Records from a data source
▼

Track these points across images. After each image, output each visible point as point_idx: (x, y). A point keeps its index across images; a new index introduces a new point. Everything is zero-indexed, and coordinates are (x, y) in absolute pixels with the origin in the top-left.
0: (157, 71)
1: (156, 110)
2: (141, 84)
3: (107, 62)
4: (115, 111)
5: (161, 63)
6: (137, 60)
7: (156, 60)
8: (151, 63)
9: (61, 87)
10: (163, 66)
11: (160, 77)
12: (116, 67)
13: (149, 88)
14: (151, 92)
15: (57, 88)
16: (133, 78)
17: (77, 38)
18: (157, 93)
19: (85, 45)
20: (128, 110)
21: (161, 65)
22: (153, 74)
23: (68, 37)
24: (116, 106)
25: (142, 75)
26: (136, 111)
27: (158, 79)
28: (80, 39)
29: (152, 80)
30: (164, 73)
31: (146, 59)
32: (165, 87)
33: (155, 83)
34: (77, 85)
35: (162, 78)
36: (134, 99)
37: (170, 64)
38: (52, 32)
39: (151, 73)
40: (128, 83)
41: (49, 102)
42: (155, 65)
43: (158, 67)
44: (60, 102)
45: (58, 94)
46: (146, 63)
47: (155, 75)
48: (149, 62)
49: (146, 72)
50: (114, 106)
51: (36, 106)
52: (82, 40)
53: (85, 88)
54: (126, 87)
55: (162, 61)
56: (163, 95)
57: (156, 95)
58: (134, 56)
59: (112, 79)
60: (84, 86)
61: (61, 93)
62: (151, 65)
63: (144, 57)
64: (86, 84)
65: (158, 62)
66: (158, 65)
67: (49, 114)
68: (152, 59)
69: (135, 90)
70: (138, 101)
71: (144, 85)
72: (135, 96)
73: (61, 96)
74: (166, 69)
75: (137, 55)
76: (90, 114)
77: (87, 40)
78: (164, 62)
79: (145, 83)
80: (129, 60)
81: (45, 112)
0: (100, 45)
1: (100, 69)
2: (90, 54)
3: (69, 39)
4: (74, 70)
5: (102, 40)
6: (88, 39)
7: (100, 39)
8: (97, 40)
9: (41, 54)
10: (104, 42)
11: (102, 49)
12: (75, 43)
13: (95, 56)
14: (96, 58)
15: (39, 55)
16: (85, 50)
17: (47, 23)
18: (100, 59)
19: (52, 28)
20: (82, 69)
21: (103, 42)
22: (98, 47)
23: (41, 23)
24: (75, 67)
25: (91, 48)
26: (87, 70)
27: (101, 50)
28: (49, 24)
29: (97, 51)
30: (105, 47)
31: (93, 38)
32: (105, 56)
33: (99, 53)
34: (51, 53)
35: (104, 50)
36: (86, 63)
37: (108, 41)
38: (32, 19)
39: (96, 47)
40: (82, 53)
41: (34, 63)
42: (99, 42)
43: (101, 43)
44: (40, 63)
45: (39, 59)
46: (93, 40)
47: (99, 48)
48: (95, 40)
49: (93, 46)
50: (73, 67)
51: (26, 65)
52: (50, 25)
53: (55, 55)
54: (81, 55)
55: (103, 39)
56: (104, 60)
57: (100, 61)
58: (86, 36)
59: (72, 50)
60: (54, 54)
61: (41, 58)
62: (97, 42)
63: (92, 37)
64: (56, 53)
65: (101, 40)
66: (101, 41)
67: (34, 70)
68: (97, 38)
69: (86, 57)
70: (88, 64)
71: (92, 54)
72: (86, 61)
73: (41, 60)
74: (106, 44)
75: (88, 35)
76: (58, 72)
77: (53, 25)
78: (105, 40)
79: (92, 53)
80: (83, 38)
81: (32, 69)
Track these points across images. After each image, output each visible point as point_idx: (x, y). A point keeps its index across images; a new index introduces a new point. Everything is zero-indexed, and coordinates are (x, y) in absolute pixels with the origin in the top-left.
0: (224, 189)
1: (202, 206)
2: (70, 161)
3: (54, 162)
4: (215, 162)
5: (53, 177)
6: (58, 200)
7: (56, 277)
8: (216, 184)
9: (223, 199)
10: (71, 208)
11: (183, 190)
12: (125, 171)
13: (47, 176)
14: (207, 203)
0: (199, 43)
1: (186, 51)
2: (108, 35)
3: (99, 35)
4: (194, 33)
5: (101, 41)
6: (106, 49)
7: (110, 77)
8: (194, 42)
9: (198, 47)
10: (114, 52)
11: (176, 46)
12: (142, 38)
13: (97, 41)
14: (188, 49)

▲

TASK GOAL ▸
Copy range, inclusive: the line holding "31: (146, 59)" to the line holding "80: (129, 60)". Reproduce exactly those lines of the records above and no others.

SOLUTION FOR THIS EXERCISE ▸
31: (146, 59)
32: (165, 87)
33: (155, 83)
34: (77, 85)
35: (162, 78)
36: (134, 99)
37: (170, 64)
38: (52, 32)
39: (151, 73)
40: (128, 83)
41: (49, 102)
42: (155, 65)
43: (158, 67)
44: (60, 102)
45: (58, 94)
46: (146, 63)
47: (155, 75)
48: (149, 62)
49: (146, 72)
50: (114, 106)
51: (36, 106)
52: (82, 40)
53: (85, 88)
54: (126, 87)
55: (162, 61)
56: (163, 95)
57: (156, 95)
58: (134, 56)
59: (112, 79)
60: (84, 86)
61: (61, 93)
62: (151, 65)
63: (144, 57)
64: (86, 84)
65: (158, 62)
66: (158, 65)
67: (49, 114)
68: (152, 59)
69: (135, 90)
70: (138, 101)
71: (144, 85)
72: (135, 96)
73: (61, 96)
74: (166, 69)
75: (137, 55)
76: (90, 114)
77: (87, 40)
78: (164, 62)
79: (145, 83)
80: (129, 60)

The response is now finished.